Wednesday, January 25, 2006

Lies and damned lies

I'd been on the run a long time and I knew the cops were at my heels. They missed me by seconds over in Fresno. I caught the squawking of their scanners as they came up the stairs and I beat feet through a window and onto a fire escape. A big bull of a cop was waiting for me on the ground and we fought. He had me in a chokehold and I felt my freedom slipping away, along with my wind. But I came around after a few seconds and beat him down. When I left the musclehead, he was writhing in a mound of trash.

Those were hot, desperate times over on the West Coast. Everywhere I turned, those gumshoes were right behind me. I caught a train for Chicago and laid low there for a while. Then some U.S. marshals sniffed me out of the rathole flat I was living in and a whole squadron of them swooped in. I duked it out with another gorilla and managed to escape, this time through a dumbwaiter.
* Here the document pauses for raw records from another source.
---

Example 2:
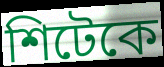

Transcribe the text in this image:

শিটেকে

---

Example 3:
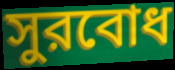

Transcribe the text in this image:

সুরবোধ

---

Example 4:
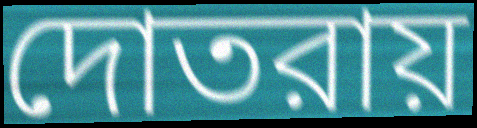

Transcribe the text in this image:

দোতরায়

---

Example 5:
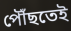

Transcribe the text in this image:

পৌঁছতেইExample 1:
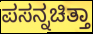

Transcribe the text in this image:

ಪಸನ್ನಚಿತ್ತಾ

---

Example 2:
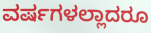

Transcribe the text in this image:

ವರ್ಷಗಳಲ್ಲಾದರೂ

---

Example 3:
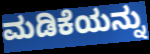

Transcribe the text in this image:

ಮಡಿಕೆಯನ್ನು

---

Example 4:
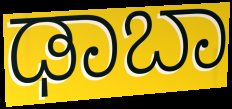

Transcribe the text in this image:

ಢಾಬಾ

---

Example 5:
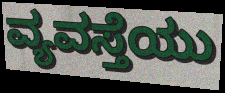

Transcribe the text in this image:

ವ್ಯವಸ್ತೆಯುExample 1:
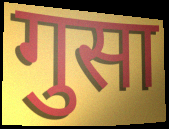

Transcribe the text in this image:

गुसा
It's all hazy. The strip joint mix-up in Manhattan, the meth lab down in Baltimore, the brothel in Tennessee. I was using a lot then and the memories are fuzzy, like a blown-out photograph on a computer monitor. Running from The Man, fighting with The Man, knocking The Man down and beating feet.
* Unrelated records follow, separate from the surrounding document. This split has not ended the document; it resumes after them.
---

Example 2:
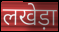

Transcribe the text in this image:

लखेड़ा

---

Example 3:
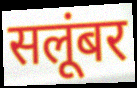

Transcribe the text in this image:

सलूंबर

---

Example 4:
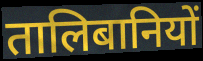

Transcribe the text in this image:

तालिबानियों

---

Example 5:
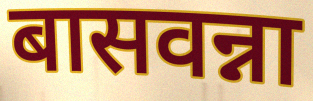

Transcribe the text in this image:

बासवन्ना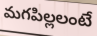
మగపిల్లలంటే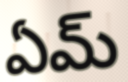
ఏమ్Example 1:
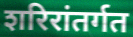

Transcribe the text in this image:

शरिरांतर्गत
Yeah, I was on the run a long time and I saw some crazy stuff. I was just a kid, but I was faster, meaner and slicker than the rest. I hear someone wrote a folk song about me in Tucson. In the Midwest they named a tornado in my honor. That's me, all right. Powerful, unpredictable and enigmatic.
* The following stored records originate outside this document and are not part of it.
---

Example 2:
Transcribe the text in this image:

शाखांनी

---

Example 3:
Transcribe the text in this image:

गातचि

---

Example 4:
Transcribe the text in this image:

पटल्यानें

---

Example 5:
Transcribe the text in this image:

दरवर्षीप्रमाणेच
Great stories I could tell for a lifetime. Too bad none of them are true. I just felt like going James Frey for a while. I felt like recreating my youth in hopes that people would believe it and find me heroic. Hey, feel free to send me money if my story has moved you.

I don't mean to get down on Frey and his struggle with booze and drugs. I think it's admirable that he conquered his addictions through sheer will and that he chose to write about his travails. What irks me is that he invented a majority of his experiences and then asked his reading public to believe it without question. One gets the feeling that Frey sat through a few group therapy sessions and felt inadequate for the tales he had to tell.

Which is fine. When one guy starts talking big, the guy next to him will start talking bigger. It's what we do. We are hardwired by evolution to build tales as high as they will go when we are in the company of our peers.

The problem I have with Frey is that he presents his struggles as mightier than those of the the next alcoholic or the next addict. He asks that you believe his battle was more valiant and harder fought.

He scrapped with cops. He served long prison stretches. He threw down with every officer and lost a girl while he was in the slammer. He suffered through a double root canal without anesthesia, stared down a Mafioso and established himself as the toughest hombre in rehab. He lost a girlfriend to a train wreck and spent his young years drinking away her memory.

At an AA meeting, it would make a great drunkalogue. Few people would bother to check the facts. But, sell a few million copies of a book and people will rightfully begin asking questions. They will find the police reports that reveal only minor arrests. They will find officer statements describing you as polite and cooperative, instead of combative and powerful. They will check prison records and find that you were never there. They will learn that the young lady killed by the train was never your girlfriend, and that you were never the neighborhood ruffian.

And so as the lies stack up, we start to wonder if Frey's sins of hyperbole are equal to or greater than those of someone like Jayson Blair. Blair fabricated news stories and hornswoggled those who trusted him. Frey deceived people who needed to believe the most - the suicidal drinkers and ragged-edge druggers who were inspired by his story. When they learned about his deceits, they might have felt they had been betrayed yet again, that there was one more entity in which they could not believe.

Mothers of rowdy children might claw your eyes out if you utter a word of criticism about Frey's book. Because they want to believe that even bad kids are essentially good, and that change is always possible. And while that may be true, Jim Frey should not be the symbol of the transformation.

Jayson Blair, Jim Frey. Two men who concocted clever mixtures of fact and lies and hoped they would ring true. Two men who fooled their audience for a time and then were called on it. A word of advice for them both: If you want to make things up, write fiction. People may still condemn your work. But at least they can't call you a liar.